Every record below should be written out exactly; pictures stay out.
□ □ □ □
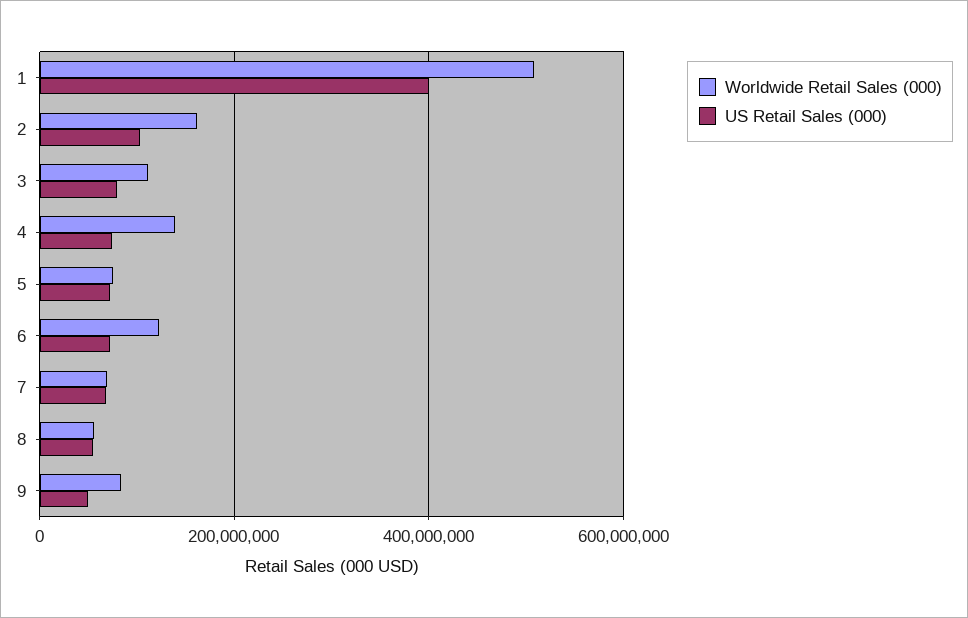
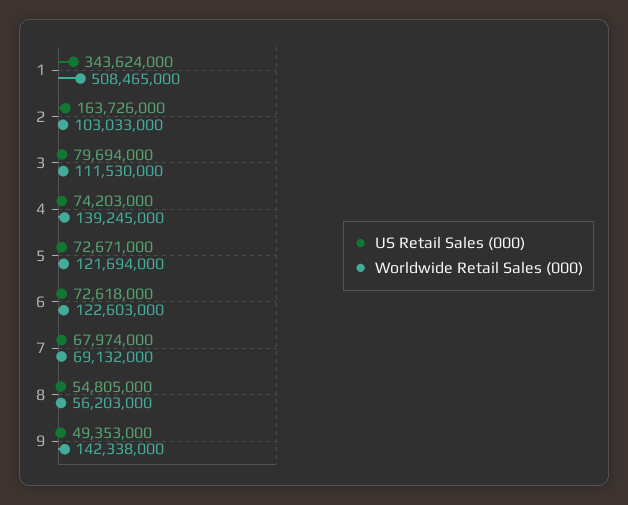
US Retail Sales (000), 1: 400000000 -> 343624000
Worldwide Retail Sales (000), 2: 160000000 -> 103033000
US Retail Sales (000), 2: 100000000 -> 163726000
Worldwide Retail Sales (000), 5: 80000000 -> 121694000
Worldwide Retail Sales (000), 9: 80000000 -> 142338000

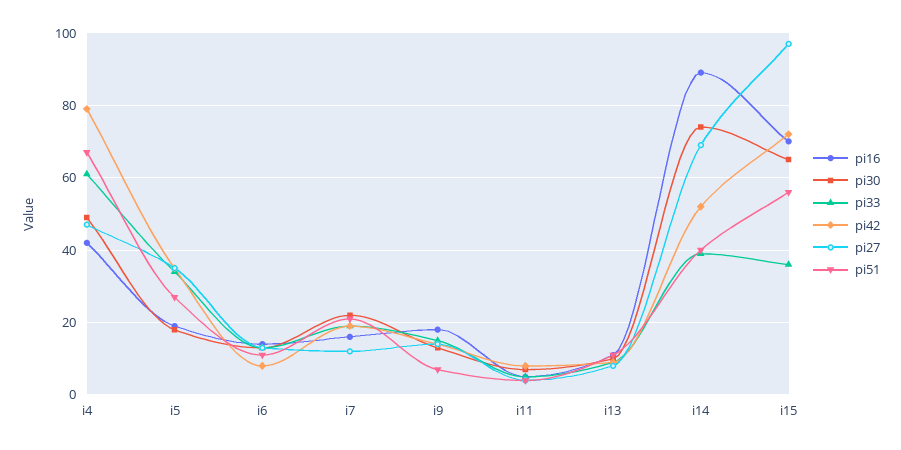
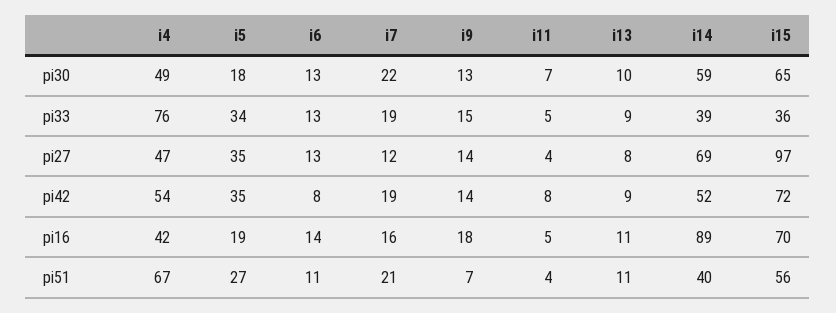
pi33, i4: 60 -> 76
pi42, i4: 80 -> 54
pi30, i14: 75 -> 59

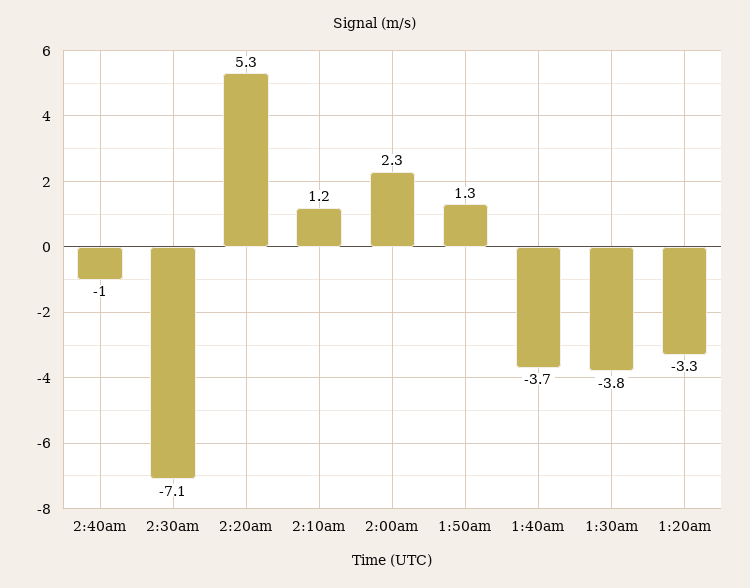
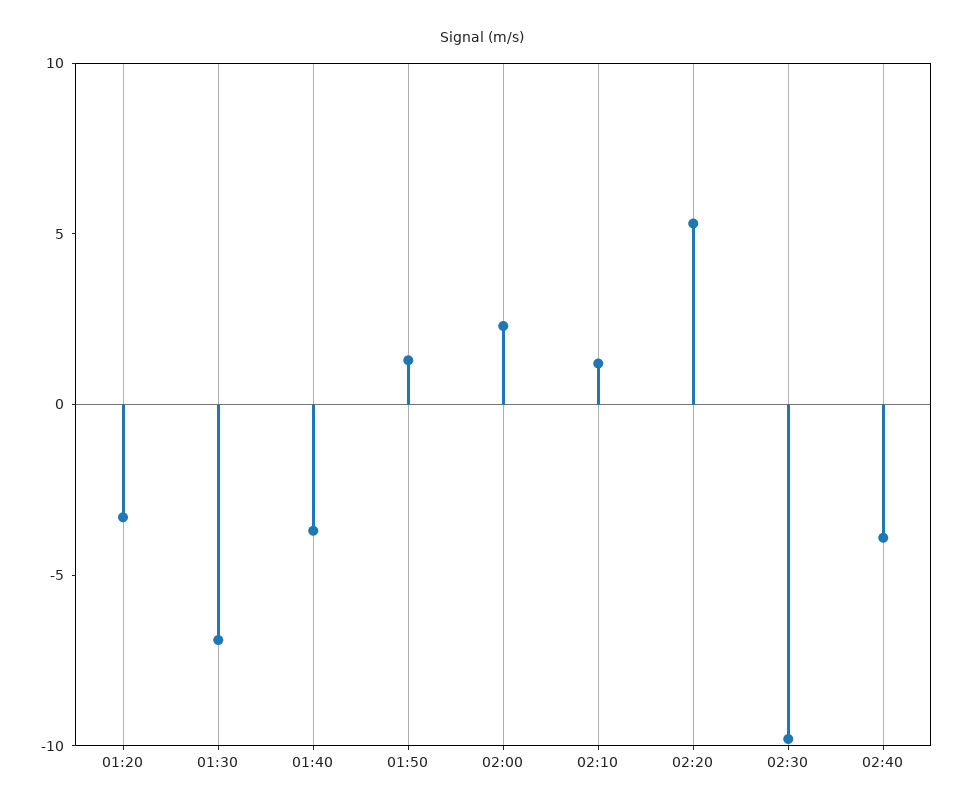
2:40am: -1 -> -4
2:30am: -7.1 -> -10
1:30am: -3.8 -> -7

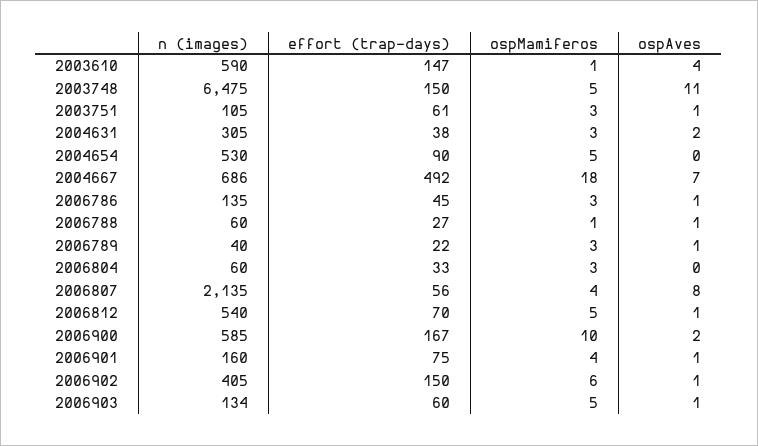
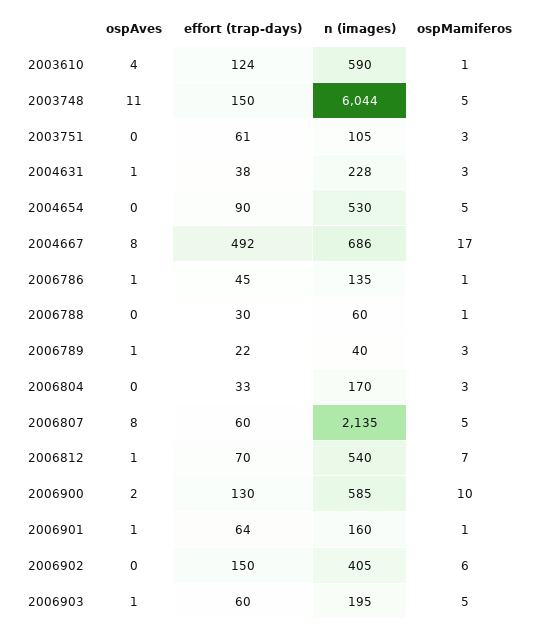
effort (trap-days), 2003610: 147 -> 124
n (images), 2003748: 6475 -> 6044
ospAves, 2003751: 1 -> 0
n (images), 2004631: 305 -> 228
ospAves, 2004631: 2 -> 1
ospMamiferos, 2004667: 18 -> 17
ospAves, 2004667: 7 -> 8
ospMamiferos, 2006786: 3 -> 1
effort (trap-days), 2006788: 27 -> 30
ospAves, 2006788: 1 -> 0
n (images), 2006804: 60 -> 170
effort (trap-days), 2006807: 56 -> 60
ospMamiferos, 2006807: 4 -> 5
ospMamiferos, 2006812: 5 -> 7
effort (trap-days), 2006900: 167 -> 130
effort (trap-days), 2006901: 75 -> 64
ospMamiferos, 2006901: 4 -> 1
ospAves, 2006902: 1 -> 0
n (images), 2006903: 134 -> 195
□ □ □ □
▶ Exercise result
US Retail Sales (000), 1: 400000000 -> 343624000
Worldwide Retail Sales (000), 2: 160000000 -> 103033000
US Retail Sales (000), 2: 100000000 -> 163726000
Worldwide Retail Sales (000), 5: 80000000 -> 121694000
Worldwide Retail Sales (000), 9: 80000000 -> 142338000

pi33, i4: 60 -> 76
pi42, i4: 80 -> 54
pi30, i14: 75 -> 59

2:40am: -1 -> -4
2:30am: -7.1 -> -10
1:30am: -3.8 -> -7

effort (trap-days), 2003610: 147 -> 124
n (images), 2003748: 6475 -> 6044
ospAves, 2003751: 1 -> 0
n (images), 2004631: 305 -> 228
ospAves, 2004631: 2 -> 1
ospMamiferos, 2004667: 18 -> 17
ospAves, 2004667: 7 -> 8
ospMamiferos, 2006786: 3 -> 1
effort (trap-days), 2006788: 27 -> 30
ospAves, 2006788: 1 -> 0
n (images), 2006804: 60 -> 170
effort (trap-days), 2006807: 56 -> 60
ospMamiferos, 2006807: 4 -> 5
ospMamiferos, 2006812: 5 -> 7
effort (trap-days), 2006900: 167 -> 130
effort (trap-days), 2006901: 75 -> 64
ospMamiferos, 2006901: 4 -> 1
ospAves, 2006902: 1 -> 0
n (images), 2006903: 134 -> 195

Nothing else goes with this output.